### Text provided
******************************
The Road To Jerusalem                                                       4/2/44

 

Scripture:  Matthew 21: 1-11

 

Among the many greetings I received last Christmas, there came one from a young man who is serving as a member of a bomber crew in the North African area.  It had been my privilege to marry him to a young woman from our congregation.  At that time he was in training for his duties with the army air force.  His name is on the roll of those in service - Max E. Christensen.

 

The picture on his greeting card was a map of the Mediterranean area - the sea in blue and the surrounding land left in white with country names labeled in black.  Around the shore, and across it, was traced, in a guilded line, a sort of imaginary highway between Bethlehem in Palestine, and Rome in Italy.

 

Of course it was fanciful, but it was also a terribly real highway-of-the-air thus mapped out - a highway over which air men, and ground forces, have battled across Egypt, the Libyan desert, Tunisia, over the water to Sicily, and then on to the coast and up the peninsula of Italy in the direction of Rome.

 

The greeting card frankly spoke of “good will” as “only a vision” in these embattled times.  But, with all of its difficulties, that gilded line represented a route of hope that was growing steadily brighter for all of those engaged with the allied forces in the present struggle.

 

History is full of important highways.  Long before Columbus crossed the Atlantic to make Europe’s discovery that the Americas existed, the Inca Indians of Peru had perfected a system of highways which we are told are still in existence, and in use.
******************************
### Listed records
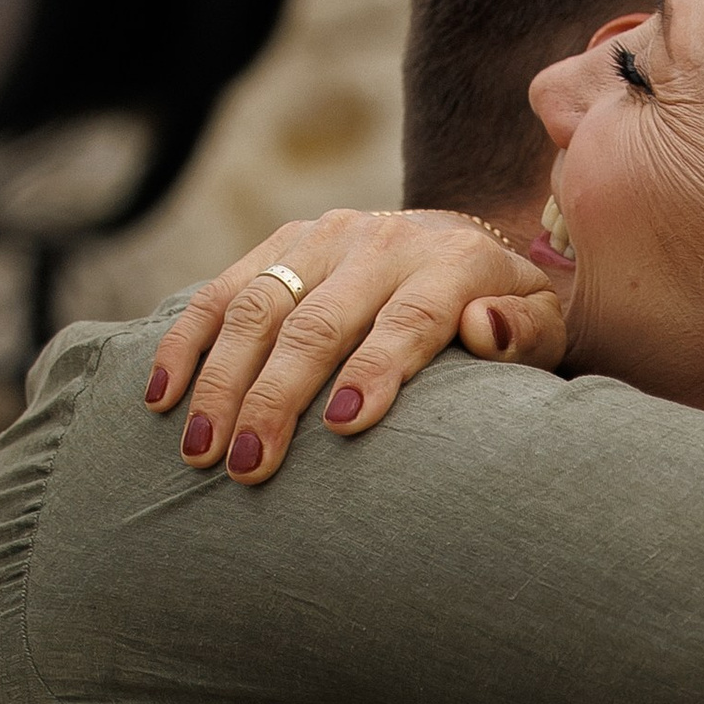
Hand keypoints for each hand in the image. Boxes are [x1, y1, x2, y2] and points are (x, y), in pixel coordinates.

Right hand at [144, 208, 565, 485]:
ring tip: (199, 450)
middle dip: (276, 396)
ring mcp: (327, 237)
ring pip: (258, 305)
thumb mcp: (543, 326)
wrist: (472, 249)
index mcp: (453, 260)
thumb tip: (483, 327)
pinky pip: (221, 290)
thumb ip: (522, 330)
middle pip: (317, 321)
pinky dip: (185, 341)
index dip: (375, 370)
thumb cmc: (508, 317)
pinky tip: (160, 397)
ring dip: (221, 379)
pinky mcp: (286, 242)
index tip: (342, 427)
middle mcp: (384, 239)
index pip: (407, 319)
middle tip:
******************************
### Task directions
Rewrite "The Road To Jerusalem" from "The picture on" to "direction of Rome.", changing every "Rome" in that span to "Naples".

### Response box
The picture on his greeting card was a map of the Mediterranean area - the sea in blue and the surrounding land left in white with country names labeled in black.  Around the shore, and across it, was traced, in a guilded line, a sort of imaginary highway between Bethlehem in Palestine, and Naples in Italy.

 

Of course it was fanciful, but it was also a terribly real highway-of-the-air thus mapped out - a highway over which air men, and ground forces, have battled across Egypt, the Libyan desert, Tunisia, over the water to Sicily, and then on to the coast and up the peninsula of Italy in the direction of Naples.